*** Opening Source material ***

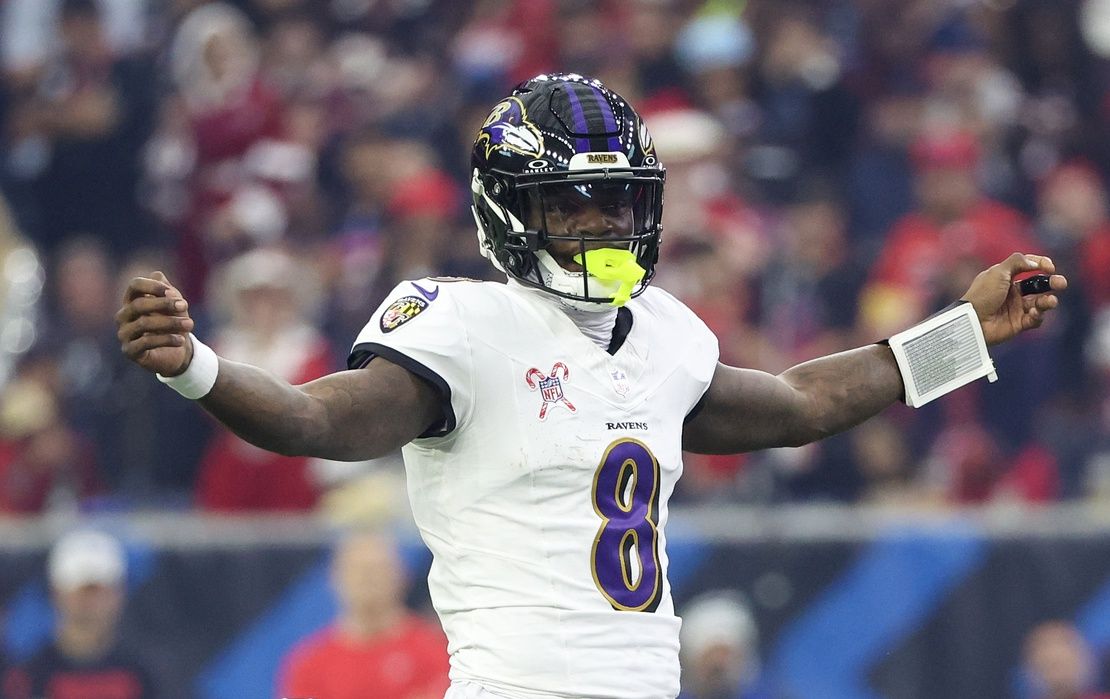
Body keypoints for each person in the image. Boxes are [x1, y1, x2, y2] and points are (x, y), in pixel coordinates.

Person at [116, 74, 1066, 699]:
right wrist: (195, 366)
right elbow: (314, 418)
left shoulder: (663, 334)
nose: (605, 223)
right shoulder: (464, 326)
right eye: (572, 204)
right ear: (505, 213)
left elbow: (805, 403)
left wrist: (963, 334)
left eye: (619, 200)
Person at [277, 531, 449, 699]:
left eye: (377, 569)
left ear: (401, 576)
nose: (367, 579)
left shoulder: (435, 652)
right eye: (358, 570)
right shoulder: (309, 664)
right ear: (335, 577)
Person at [1, 529, 157, 699]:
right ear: (56, 592)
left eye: (98, 590)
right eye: (80, 590)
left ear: (119, 594)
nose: (89, 601)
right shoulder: (28, 676)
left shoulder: (141, 674)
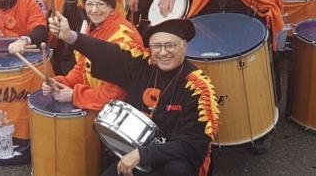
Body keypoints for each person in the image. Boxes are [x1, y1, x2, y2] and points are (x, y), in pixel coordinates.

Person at [48, 15, 218, 176]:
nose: (163, 52)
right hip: (137, 149)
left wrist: (142, 155)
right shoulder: (143, 64)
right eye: (156, 46)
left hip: (172, 159)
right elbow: (107, 53)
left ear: (184, 45)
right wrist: (70, 36)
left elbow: (191, 144)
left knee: (177, 169)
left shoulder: (197, 87)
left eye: (170, 45)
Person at [42, 0, 146, 112]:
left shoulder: (123, 37)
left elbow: (117, 94)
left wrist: (75, 95)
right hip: (96, 104)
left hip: (117, 113)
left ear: (111, 7)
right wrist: (61, 83)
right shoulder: (95, 27)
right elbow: (83, 68)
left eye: (101, 4)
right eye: (89, 4)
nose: (94, 10)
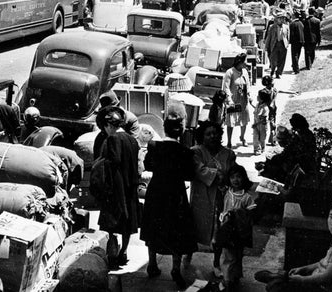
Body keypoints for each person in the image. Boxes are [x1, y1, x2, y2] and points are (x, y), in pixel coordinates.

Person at [254, 194, 332, 292]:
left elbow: (327, 277)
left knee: (275, 288)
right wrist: (305, 268)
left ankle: (279, 278)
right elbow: (324, 262)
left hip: (325, 288)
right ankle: (279, 277)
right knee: (288, 278)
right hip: (321, 281)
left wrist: (302, 280)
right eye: (331, 216)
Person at [140, 117, 197, 289]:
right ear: (181, 131)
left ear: (164, 129)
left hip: (156, 192)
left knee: (153, 227)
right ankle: (175, 269)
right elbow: (189, 175)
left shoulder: (154, 146)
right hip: (176, 194)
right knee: (177, 230)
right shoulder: (185, 151)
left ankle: (152, 264)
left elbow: (147, 166)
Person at [190, 121, 238, 277]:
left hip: (221, 197)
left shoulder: (228, 154)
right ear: (202, 136)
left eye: (215, 133)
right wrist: (217, 174)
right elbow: (198, 169)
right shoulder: (196, 151)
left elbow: (232, 173)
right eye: (208, 134)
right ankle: (187, 255)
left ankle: (217, 263)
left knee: (219, 231)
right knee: (195, 227)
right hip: (201, 197)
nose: (212, 136)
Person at [96, 106, 140, 268]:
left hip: (116, 189)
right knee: (127, 224)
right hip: (130, 188)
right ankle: (124, 252)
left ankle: (112, 254)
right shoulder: (133, 140)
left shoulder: (112, 139)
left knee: (111, 224)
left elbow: (111, 165)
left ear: (109, 125)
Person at [215, 165, 255, 292]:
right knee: (228, 256)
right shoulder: (227, 192)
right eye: (232, 177)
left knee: (237, 255)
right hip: (227, 229)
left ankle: (235, 277)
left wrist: (241, 212)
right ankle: (227, 280)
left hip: (239, 231)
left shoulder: (246, 197)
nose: (236, 180)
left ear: (244, 178)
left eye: (239, 177)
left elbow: (251, 213)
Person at [222, 52, 252, 148]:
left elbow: (248, 84)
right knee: (231, 121)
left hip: (243, 99)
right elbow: (226, 87)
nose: (246, 64)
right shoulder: (230, 72)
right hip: (233, 99)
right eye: (245, 62)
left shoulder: (245, 72)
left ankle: (242, 137)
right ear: (240, 62)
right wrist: (229, 99)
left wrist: (249, 95)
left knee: (244, 119)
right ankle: (229, 142)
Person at [265, 10, 289, 79]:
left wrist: (287, 44)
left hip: (283, 44)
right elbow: (269, 37)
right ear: (277, 19)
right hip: (274, 45)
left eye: (283, 18)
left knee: (282, 60)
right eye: (280, 18)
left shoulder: (286, 27)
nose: (282, 20)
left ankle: (278, 73)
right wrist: (266, 46)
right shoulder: (272, 27)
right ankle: (272, 70)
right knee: (273, 60)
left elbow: (287, 36)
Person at [260, 75, 279, 146]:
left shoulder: (264, 91)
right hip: (268, 110)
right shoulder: (270, 91)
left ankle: (272, 139)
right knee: (269, 124)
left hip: (269, 110)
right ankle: (270, 139)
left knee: (271, 124)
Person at [252, 89, 271, 155]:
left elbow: (264, 119)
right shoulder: (258, 104)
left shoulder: (265, 108)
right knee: (255, 137)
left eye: (258, 96)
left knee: (262, 138)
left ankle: (262, 147)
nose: (257, 97)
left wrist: (256, 124)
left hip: (262, 125)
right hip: (256, 124)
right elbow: (256, 109)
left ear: (262, 99)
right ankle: (257, 149)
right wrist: (251, 103)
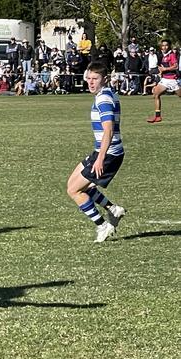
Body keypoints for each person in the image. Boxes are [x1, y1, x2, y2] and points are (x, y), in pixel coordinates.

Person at [66, 61, 126, 243]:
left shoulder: (104, 99)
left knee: (74, 191)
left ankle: (102, 225)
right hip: (101, 150)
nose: (91, 82)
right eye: (89, 78)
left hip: (108, 154)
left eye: (95, 79)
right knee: (72, 183)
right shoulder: (104, 94)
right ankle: (113, 209)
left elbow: (108, 130)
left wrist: (100, 159)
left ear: (104, 79)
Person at [146, 39, 181, 123]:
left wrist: (165, 69)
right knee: (155, 93)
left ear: (169, 46)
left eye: (166, 45)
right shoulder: (163, 55)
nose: (164, 47)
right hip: (165, 79)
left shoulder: (171, 55)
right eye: (163, 45)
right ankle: (158, 117)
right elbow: (162, 67)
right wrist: (161, 71)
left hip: (172, 80)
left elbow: (175, 66)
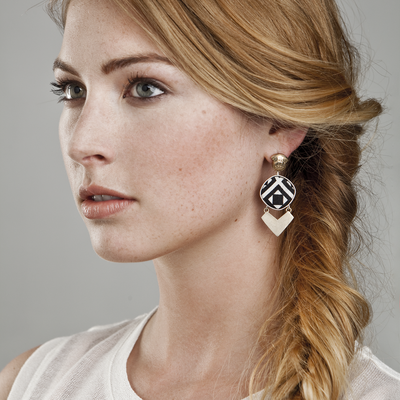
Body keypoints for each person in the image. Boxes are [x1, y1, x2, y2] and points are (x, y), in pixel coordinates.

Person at [1, 0, 399, 399]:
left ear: (279, 124)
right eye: (73, 90)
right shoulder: (32, 384)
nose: (81, 144)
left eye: (145, 88)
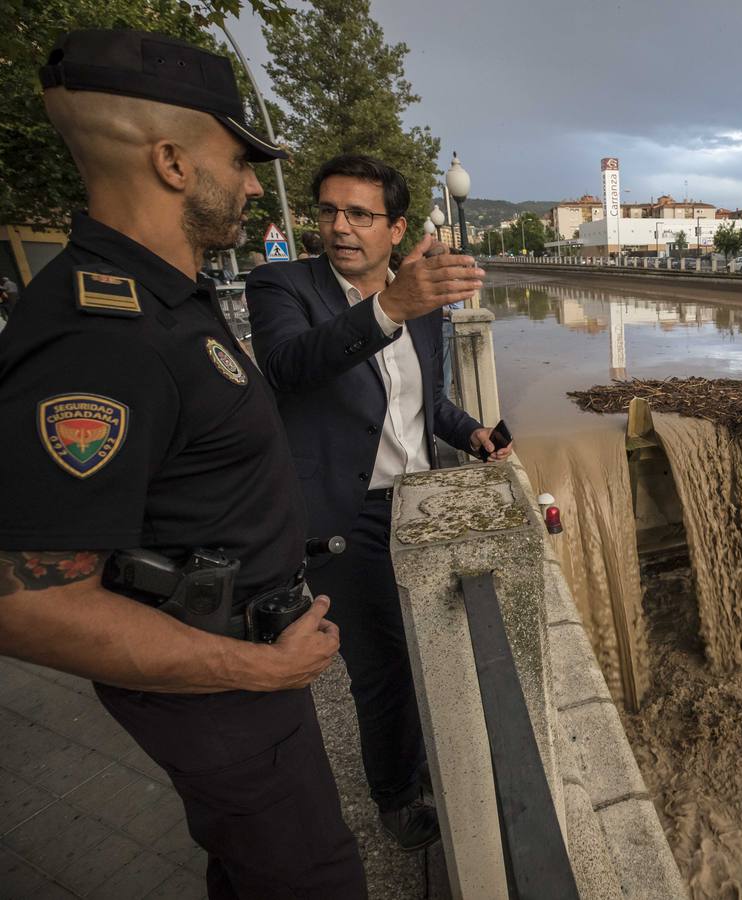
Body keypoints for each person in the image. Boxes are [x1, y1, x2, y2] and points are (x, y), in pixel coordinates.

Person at [0, 30, 365, 898]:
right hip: (224, 690)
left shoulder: (160, 298)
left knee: (252, 871)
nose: (249, 182)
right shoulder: (99, 338)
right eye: (238, 159)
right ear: (171, 160)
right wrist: (256, 668)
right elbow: (25, 605)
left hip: (239, 675)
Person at [245, 153, 509, 851]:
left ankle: (433, 759)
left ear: (394, 228)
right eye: (329, 211)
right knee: (383, 667)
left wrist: (473, 431)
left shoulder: (416, 306)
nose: (339, 227)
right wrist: (389, 307)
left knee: (443, 641)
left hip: (422, 502)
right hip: (345, 516)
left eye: (360, 214)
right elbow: (290, 366)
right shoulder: (281, 285)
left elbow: (425, 406)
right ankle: (398, 794)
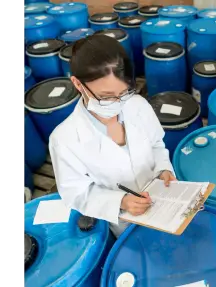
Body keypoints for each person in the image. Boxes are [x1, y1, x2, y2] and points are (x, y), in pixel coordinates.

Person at [49, 34, 177, 238]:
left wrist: (163, 169)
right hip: (124, 223)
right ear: (78, 84)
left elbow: (156, 145)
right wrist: (120, 201)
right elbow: (77, 193)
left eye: (124, 92)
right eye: (106, 96)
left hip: (163, 205)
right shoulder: (64, 140)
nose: (117, 103)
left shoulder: (138, 105)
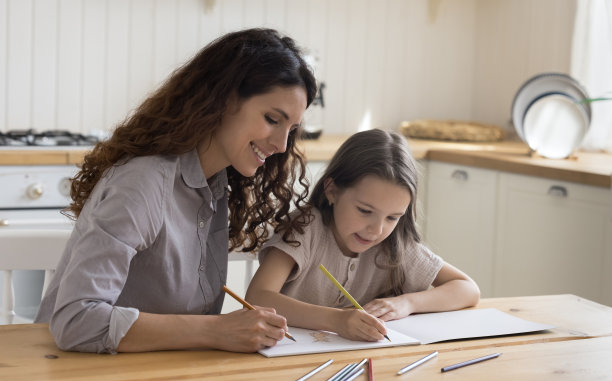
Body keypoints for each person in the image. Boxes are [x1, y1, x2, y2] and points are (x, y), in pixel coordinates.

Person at [35, 28, 317, 354]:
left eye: (291, 130)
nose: (282, 145)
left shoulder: (215, 188)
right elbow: (76, 320)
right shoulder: (144, 181)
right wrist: (217, 330)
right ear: (224, 99)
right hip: (71, 376)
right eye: (272, 119)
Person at [245, 129, 480, 342]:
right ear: (332, 190)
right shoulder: (305, 229)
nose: (377, 230)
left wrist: (407, 303)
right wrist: (337, 320)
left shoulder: (394, 243)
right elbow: (258, 296)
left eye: (392, 217)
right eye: (365, 211)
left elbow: (467, 289)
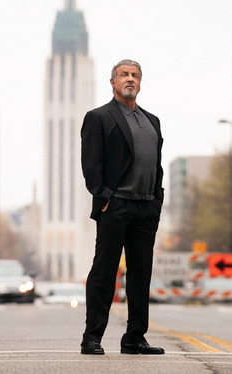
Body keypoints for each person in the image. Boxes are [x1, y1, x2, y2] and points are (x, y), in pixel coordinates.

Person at [79, 59, 165, 356]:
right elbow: (91, 165)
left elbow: (157, 164)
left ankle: (134, 338)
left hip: (145, 209)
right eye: (124, 75)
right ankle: (92, 338)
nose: (130, 79)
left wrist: (158, 198)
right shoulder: (98, 117)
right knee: (104, 274)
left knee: (141, 277)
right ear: (113, 82)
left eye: (135, 75)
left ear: (140, 83)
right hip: (115, 208)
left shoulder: (152, 120)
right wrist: (105, 198)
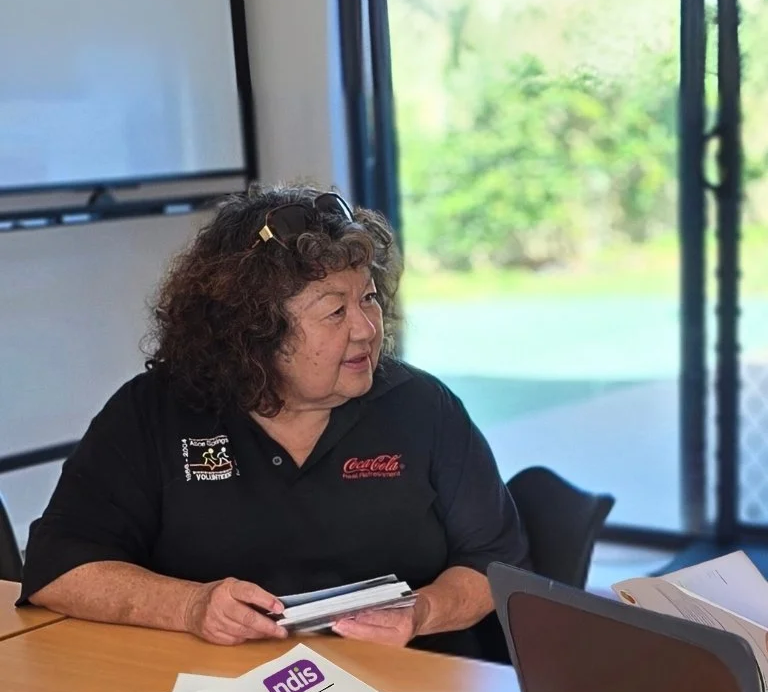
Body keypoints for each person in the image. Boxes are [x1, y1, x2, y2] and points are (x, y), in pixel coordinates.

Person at [19, 185, 528, 656]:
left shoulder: (421, 406)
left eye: (368, 298)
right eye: (335, 312)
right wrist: (190, 607)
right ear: (254, 333)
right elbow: (60, 567)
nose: (366, 328)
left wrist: (423, 612)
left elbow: (494, 563)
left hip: (411, 690)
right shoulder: (155, 411)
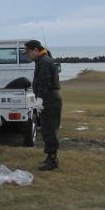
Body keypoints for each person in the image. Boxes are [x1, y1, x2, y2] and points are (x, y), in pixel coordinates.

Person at [24, 39, 62, 170]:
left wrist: (39, 99)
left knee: (49, 129)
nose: (27, 55)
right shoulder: (41, 60)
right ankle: (50, 156)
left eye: (28, 52)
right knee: (46, 128)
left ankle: (52, 159)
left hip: (49, 98)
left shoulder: (45, 61)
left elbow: (44, 81)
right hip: (47, 98)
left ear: (35, 49)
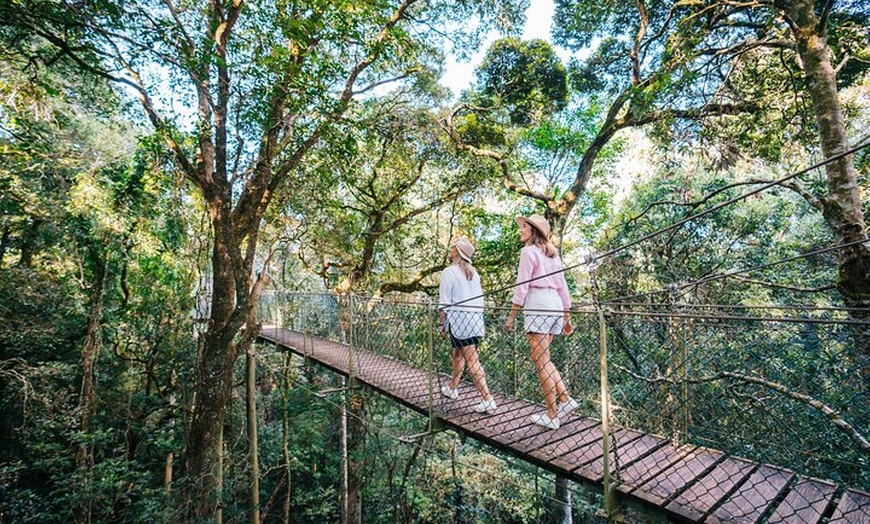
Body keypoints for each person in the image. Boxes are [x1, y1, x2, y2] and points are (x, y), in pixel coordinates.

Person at [504, 214, 578, 430]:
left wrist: (511, 317)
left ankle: (552, 414)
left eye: (524, 227)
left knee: (541, 362)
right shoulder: (553, 255)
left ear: (533, 231)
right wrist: (566, 316)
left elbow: (522, 286)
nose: (521, 230)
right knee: (545, 359)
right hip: (554, 304)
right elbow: (563, 286)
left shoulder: (528, 252)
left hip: (538, 304)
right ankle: (565, 399)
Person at [438, 238, 497, 414]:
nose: (451, 249)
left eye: (453, 247)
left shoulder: (449, 272)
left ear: (458, 252)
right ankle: (452, 388)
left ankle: (488, 399)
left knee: (472, 360)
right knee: (457, 354)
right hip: (474, 320)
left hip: (459, 321)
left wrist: (442, 323)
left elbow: (444, 301)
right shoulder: (474, 273)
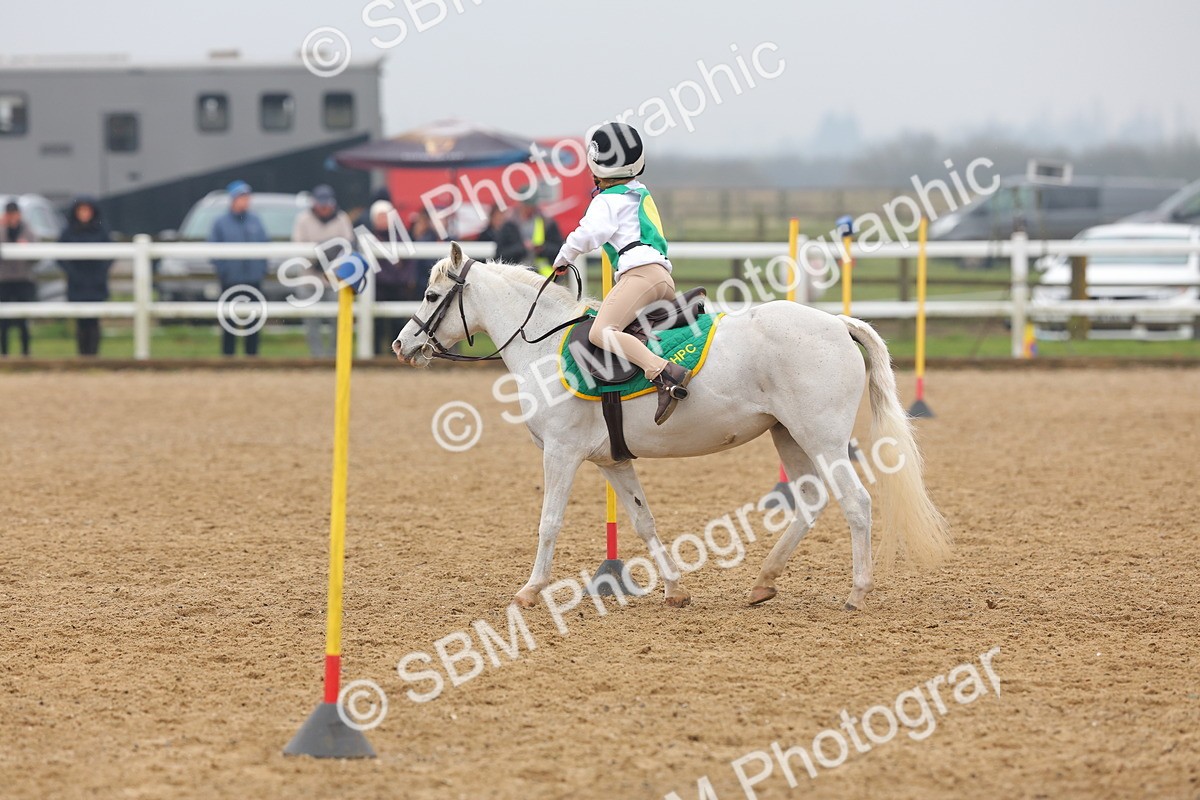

*** Closing Source material ***

= What you should do =
Give again the stretch of the entries above that begins at the line with "left shoulder: (141, 674)" and ends at the line with "left wrist: (75, 95)", word for word, with no pictures.

= Answer below =
left shoulder: (141, 674)
Body keypoints for each person in the image. Boxes are [x1, y1, x2, y2] and points are (x, y), in pixel coordinates.

Person at [48, 15, 218, 176]:
nose: (163, 52)
right hip: (137, 149)
left wrist: (142, 155)
right shoulder: (143, 64)
right eye: (156, 46)
left hip: (172, 159)
right elbow: (107, 53)
left ear: (184, 45)
right wrist: (70, 36)
left elbow: (191, 144)
left knee: (177, 169)
left shoulder: (197, 87)
left eye: (170, 45)
Person at [42, 0, 146, 112]:
left shoulder: (123, 37)
left elbow: (117, 94)
left wrist: (75, 95)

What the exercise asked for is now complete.